THE EDITED PRESS RELEASE: “Chicago trio Land Of The El Caminos (aka LOTEC), led by lead guitarist, frontman and songwriter Dan Fanelli, have persevered through dozens of long, Chicago winters, four studio albums, several U.S. tours, and one long ‘hiatus’ before finally setting foot in the new frontier with a new record.
Fanelli, longtime drummer Kenny Wallin and relatively new addition, Chicago rock veteran Sean Hulet on bass, don’t complicate things. Squares, their fourth full-length and first release in more than 20 years, isn’t a departure from their core sound or key messages. Every song is like opening a suitcase you packed years ago to find everything in it still means something. The band’s collective talent, coupled with the help of engineer and close friend Mike Lust, perpetuate the tenderness and raw emotion of their previous recordings and live performances, only enhanced by a more mature and sophisticated sound.
“The best part about making this record was having the opportunity to finally work out these songs with Kenny and now Sean” says Fanelli. “Sean’s someone that Ken and I have known and been good friends with for almost 30 years, so he was just a natural fit. And to finally make a record with Lusty, who we also have known forever, was a blast. He totally understood what we were trying to do so it felt easy.”
Fanelli continues, “Some of these songs were ones that we started to work on when the band hit pause around 2002, some are brand new while others were ideas I had started for a solo record that never materialized. That said, they all work well together on this album, and we were all so excited to record them. It’s definitely a new start for the band.”
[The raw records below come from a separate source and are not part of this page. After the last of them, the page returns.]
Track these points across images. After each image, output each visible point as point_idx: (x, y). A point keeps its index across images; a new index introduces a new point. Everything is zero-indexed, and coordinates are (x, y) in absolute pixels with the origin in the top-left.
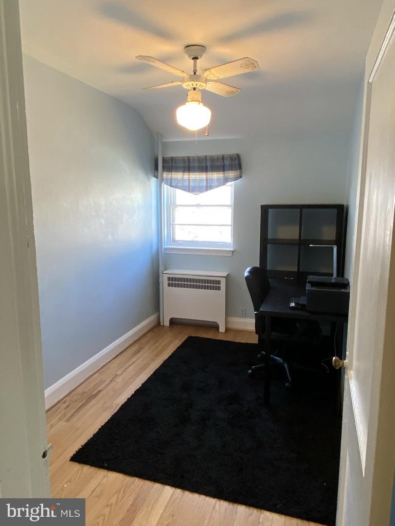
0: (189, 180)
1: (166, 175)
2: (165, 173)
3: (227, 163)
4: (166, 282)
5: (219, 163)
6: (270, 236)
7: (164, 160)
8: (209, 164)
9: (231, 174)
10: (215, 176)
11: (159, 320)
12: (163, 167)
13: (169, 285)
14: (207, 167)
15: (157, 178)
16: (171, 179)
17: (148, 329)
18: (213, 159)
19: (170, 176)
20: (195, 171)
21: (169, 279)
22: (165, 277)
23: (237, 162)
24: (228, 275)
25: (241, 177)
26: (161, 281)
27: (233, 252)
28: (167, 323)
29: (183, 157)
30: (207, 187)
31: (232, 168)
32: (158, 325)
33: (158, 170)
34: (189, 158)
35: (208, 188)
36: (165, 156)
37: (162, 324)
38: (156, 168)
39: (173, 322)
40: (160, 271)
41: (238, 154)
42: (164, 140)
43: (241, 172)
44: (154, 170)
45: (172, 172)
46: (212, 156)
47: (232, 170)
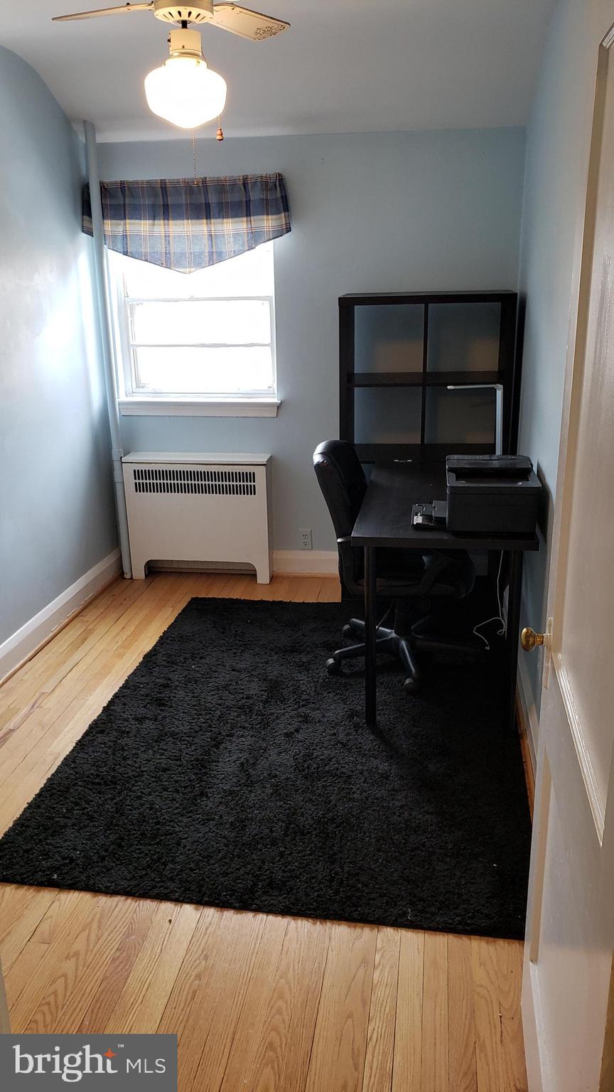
0: (167, 237)
1: (110, 226)
2: (108, 222)
3: (255, 195)
4: (130, 482)
5: (238, 196)
6: (358, 368)
7: (104, 190)
8: (213, 199)
9: (268, 222)
10: (230, 228)
11: (121, 567)
12: (103, 207)
13: (139, 488)
14: (208, 205)
15: (90, 233)
16: (125, 237)
17: (99, 588)
18: (222, 187)
19: (121, 228)
20: (179, 217)
21: (137, 474)
22: (128, 471)
23: (279, 195)
24: (270, 459)
25: (288, 230)
26: (117, 478)
27: (279, 407)
28: (139, 573)
29: (148, 182)
30: (211, 254)
31: (267, 208)
32: (119, 577)
33: (90, 215)
34: (163, 182)
35: (215, 257)
36: (106, 180)
37: (128, 576)
38: (86, 210)
39: (154, 570)
40: (115, 457)
41: (280, 175)
42: (101, 138)
43: (288, 217)
44: (80, 216)
45: (125, 219)
46: (219, 180)
47: (267, 214)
Honest, hard-working, and well-constructed, Squares is a melodic trip down a memory lane of your choosing; you’ll be somewhere in a distant but fond memory almost immediately. All The Ways explores how stubborn love and infatuation are; the vocals drip with the aching for what once was. The band’s love of ‘80s punk is all over Fuck Me Up, and is the artillery needed to fight against a world trying to strip the soul of all that’s good. Won’t You is the self-help guide to winning in the modern dating age. The record is a story strung together with relatable heartache in everyone’s past that despite working so hard to leave behind, just doesn’t get diluted over time. Squares follows LOTEC’s penchant for familiar themes of falling in love, falling down, climbing up, filling up and losing out; all of it a delicate reminder of how much moving on can hurt, no matter how many times we are forced to.
Those familiar with the band will recognize tracks like Second City and Special from their past live shows. Poignant and nostalgic, these new songs are the breadcrumb trail back to those special places in time; a time when things were different, and so were we. Second City envelopes the band’s true grit, celebrating the Chicago backdrop where they grew up, leveled up and showed up through their years together. Fanelli, Wallin and Hulet are here again to remind us they are just three friends from a mythical land they created in order to rock, melt faces and break hearts, record after record, till death do they part.”